We have a multithreaded test setup where the test framework starts several Solr instances (each with a jetty) on localhost and then executing queries and index updates on it. This causes a lot of communication between the nodes. It also enables TLS connections. Since Java 9+, Solr also uses HTTP2 on TLS connections (as there is native ALPN support).
To also simulate some errors, sometimes solr nodes are killed during test run to figure out how the system behaves.
During debugging some random test failures on Windows, we figured out that sometimes we get completely unexpected "recv failed" errors. Here is the analysis by Dawid (see Lucene/Solr issue: [https://issues.apache.org/jira/browse/SOLR-13778]):
{quote}
Ok, so here it comes. I started from looking at the stack trace of those nested "recv failed" exceptions:
{code}
java.net.SocketException: Software caused connection abort: recv failed
[junit4] 2> at java.base/java.net.SocketInputStream.socketRead0(Native Method)

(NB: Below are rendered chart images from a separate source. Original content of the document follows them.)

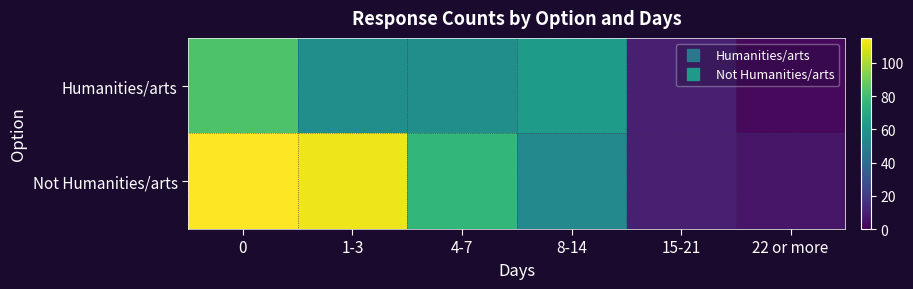

Between 4-7 and 22 or more, which is larger?

4-7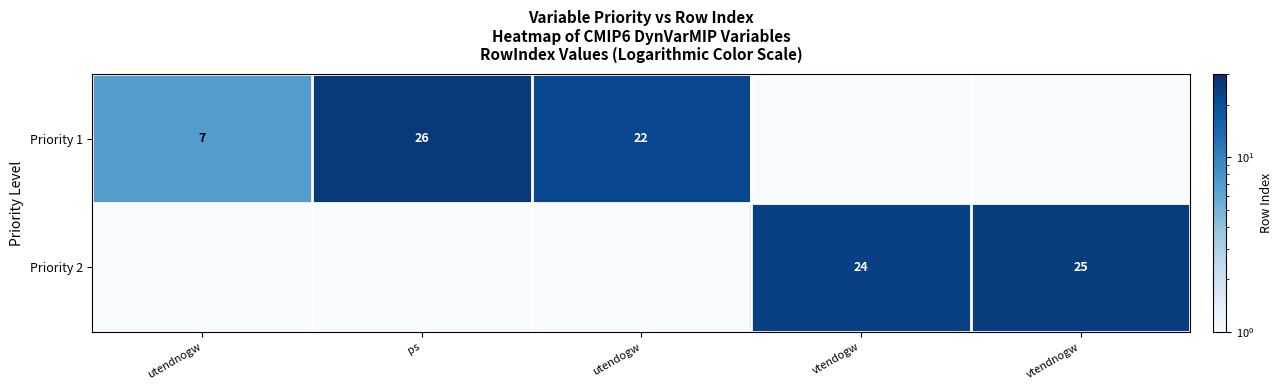

True or false: Priority 1 has a value of 7.0 at utendnogw.

True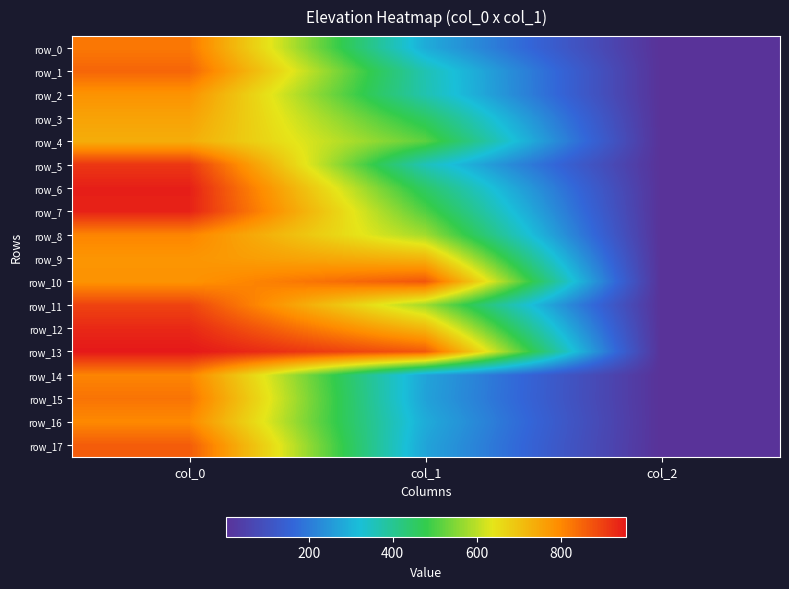

At which label does row_8 first exceed 577?

col_0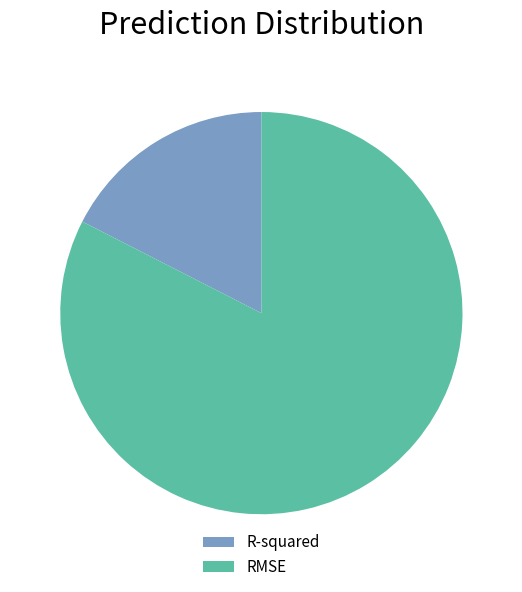

Rank the categories by value from lowest to highest.

R-squared, RMSE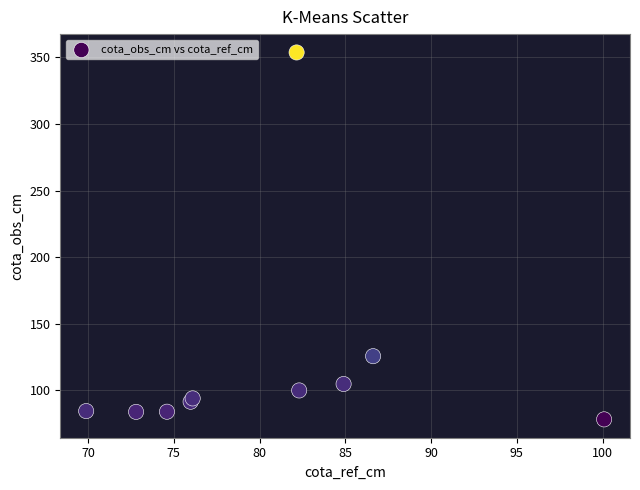

What Y value in the scatter plot is closest to 215?

125.7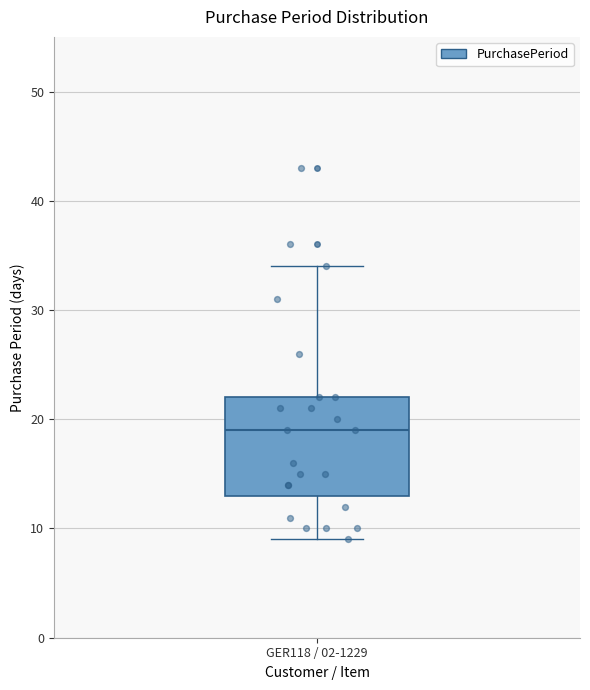

Transcribe this box plot: give where the median line is, the range the box spans, and where the two whiskers end, as read against the y-axis. The values are not printed on the chart, so give them approximately, as read against the axis.

median 19, box 13 to 22, whiskers 9 to 34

[junit4] 2> at java.base/java.net.SocketInputStream.socketRead(SocketInputStream.java:115)
{code}
the native method in question is different on Windows and on Linux. On Windows the core we're interested in is here:
https://github.com/openjdk/jdk14/blob/f58a8cbed2ba984ceeb9a1ea59f917e3f9530f1e/src/java.base/windows/native/libnet/SocketInputStream.c#L120-L154
The core part is a switch on WSAGetLastError:
{code}
int err = WSAGetLastError();
...
switch (err) {
...
default:
NET_ThrowCurrent(env, "recv failed");
}
{code}
here is when I needed to recompile the JDK to actually see what the error code returned from Winsocks is. And it's this one:
WSAGetLastError returns 10053 (WSAECONNABORTED)

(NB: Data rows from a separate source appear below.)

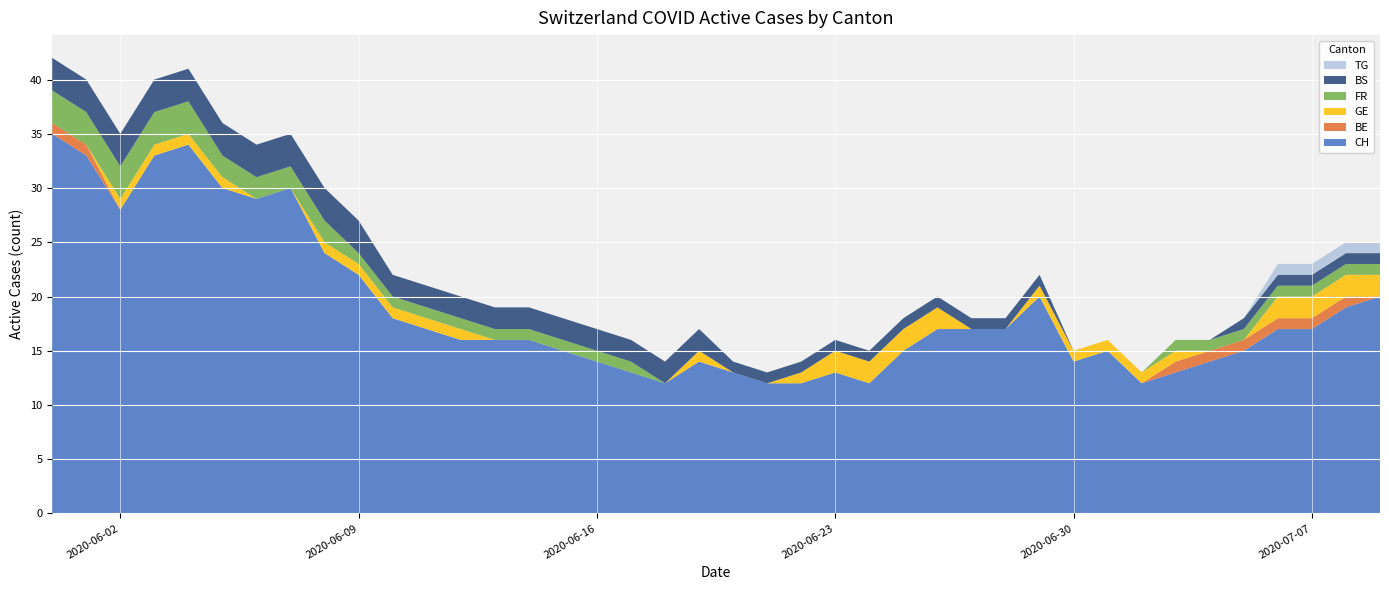

Reading right to left, what are all the values shown in this chart?

CH: 20	19	17	17	15	14	13	12	15	14	20	17	17	17	15	12	13	12	12	13	14	12	13	14	15	16	16	16	17	18	22	24	30	29	30	34	33	28	33	35
BE: 0	1	1	1	1	1	1	0	0	0	0	0	0	0	0	0	0	0	0	0	0	0	0	0	0	0	0	0	0	0	0	0	0	0	0	0	0	0	1	1
GE: 2	2	2	2	0	0	1	1	1	1	1	0	0	2	2	2	2	1	0	0	1	0	0	0	0	0	0	1	1	1	1	1	0	0	1	1	1	1	0	0
FR: 1	1	1	1	1	1	1	0	0	0	0	0	0	0	0	0	0	0	0	0	0	0	1	1	1	1	1	1	1	1	1	2	2	2	2	3	3	3	3	3
BS: 1	1	1	1	1	0	0	0	0	0	1	1	1	1	1	1	1	1	1	1	2	2	2	2	2	2	2	2	2	2	3	3	3	3	3	3	3	3	3	3
TG: 1	1	1	1	0	0	0	0	0	0	0	0	0	0	0	0	0	0	0	0	0	0	0	0	0	0	0	0	0	0	0	0	0	0	0	0	0	0	0	0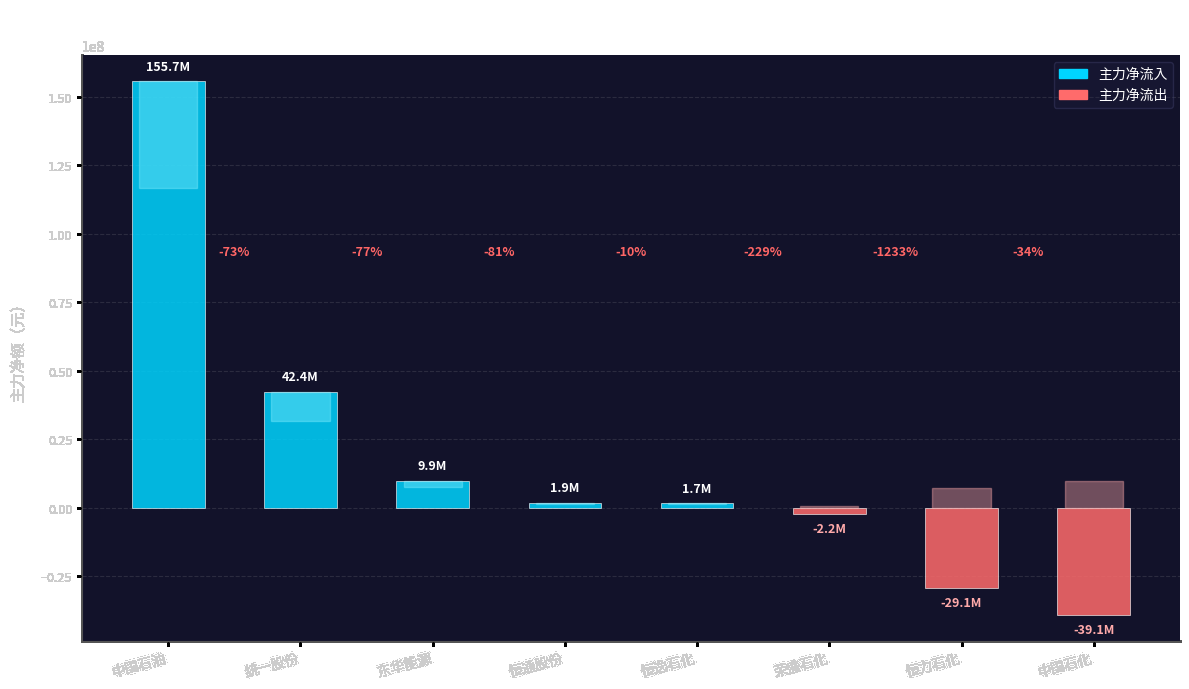

Does the chart contain any negative values?

Yes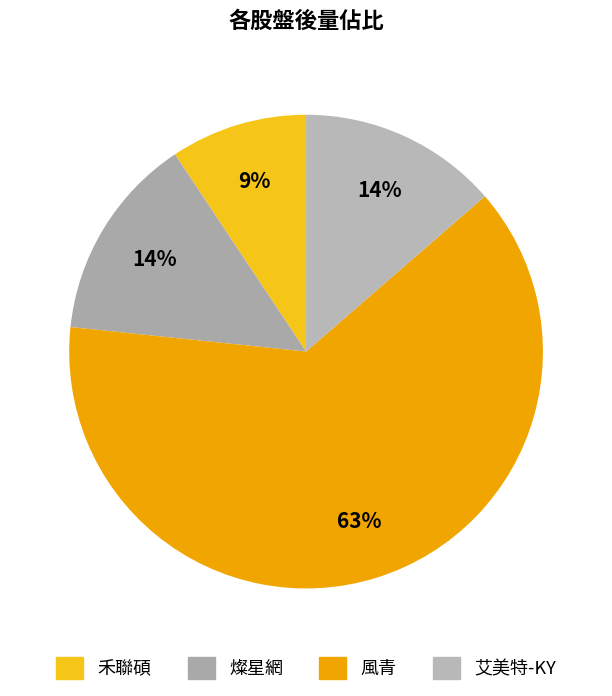

To the nearest percent, what is the combined percentage of 禾聯碩 and 艾美特-KY?

23%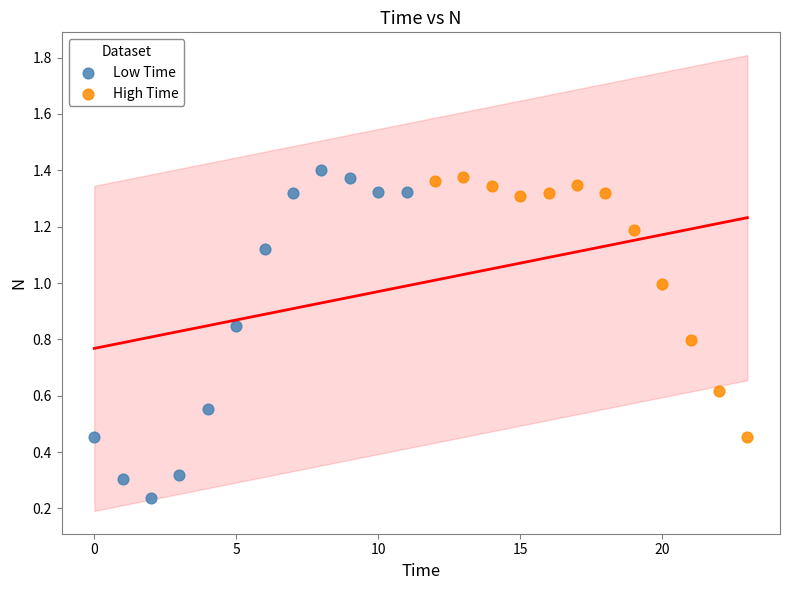

Which series has the widest spread of Y values?

Low Time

https://docs.microsoft.com/en-us/windows/win32/winsock/windows-sockets-error-codes-2
If you take a closer look at the source code of SocketInputStream.c this return value is not covered in the switch -- that's why we're getting the exception.
And here comes the worst part: the reasons as to WHY winsocks aborts a recv with this result type are fairly vague. Microsoft says this:
"Connection reset by peer. An existing connection was forcibly closed by the remote host. This normally results if the peer application on the remote host is suddenly stopped, the host is rebooted, the host or remote network interface is disabled, or the remote host uses a hard close (see setsockopt for more information on the SO_LINGER option on the remote socket). This error may also result if a connection was broken due to keep-alive activity detecting a failure while one or more operations are in progress. Operations that were in progress fail with WSAENETRESET. Subsequent operations fail with WSAECONNRESET."
I tried to reproduce the same exception on a simple(r) example but totally failed. It SHOULD be possible to get the same exception using plain sockets (no SSL involved) but I always ended up getting regular connection-closed... I wish I could provide an example of this because it'd be a more concrete proof of the problem (and a signal that the JDK implementation should return a socket closed exception for this condition). Can't figure out a way to do it though, argh.
Going back to failures in Solr tests: I think the reason is that we shutdown jetty in the middle of the test but then reuse the same client that was previously connected to an existing instance. If it's an SSL connection then there may be SSL comms flying around in addition to user messages and if they're issued on a closed socket connection they trigger this enigmatic recv failed error.
I think the client should be reinstantiated (or at least any existing connections dropped) for the tests to work reliably. If we want a more connection-drop resilient client we could try to look into SSLExceptions/ SocketException and try to parse the 'recv failed' but I think it makes little practical sense and is really hacky. Better to drop the request in real life and properly reinitialize the client in tests.
{quote}
In short, the suggestion is to fix the switch statement in SocketInputStream.c to either do the following:
- add another case statement for WSAECONNABORTED (e.g. next to the already existing ones WSAECONNRESET and WSAESHUTDOWN). Because according to Mircosoft documentation this is basically more or less the same.
- alternatively in the default statement somehow report the WSA code, so it does not only return "recv failed", but maybe "recv failed (WSA error %d)", 10053 - in this case)
I'd prefer the first one.
The analysis has shown why this is critical during the usage of TLS connections: TLS sometimes sends behind the user some messages over the underlying socket. If the user socket was somehow closed it may asynchronously still send some messages during the close event over the wire that may trigger this unexpected exception. So it is very important to get a clear error message like "socket was closed".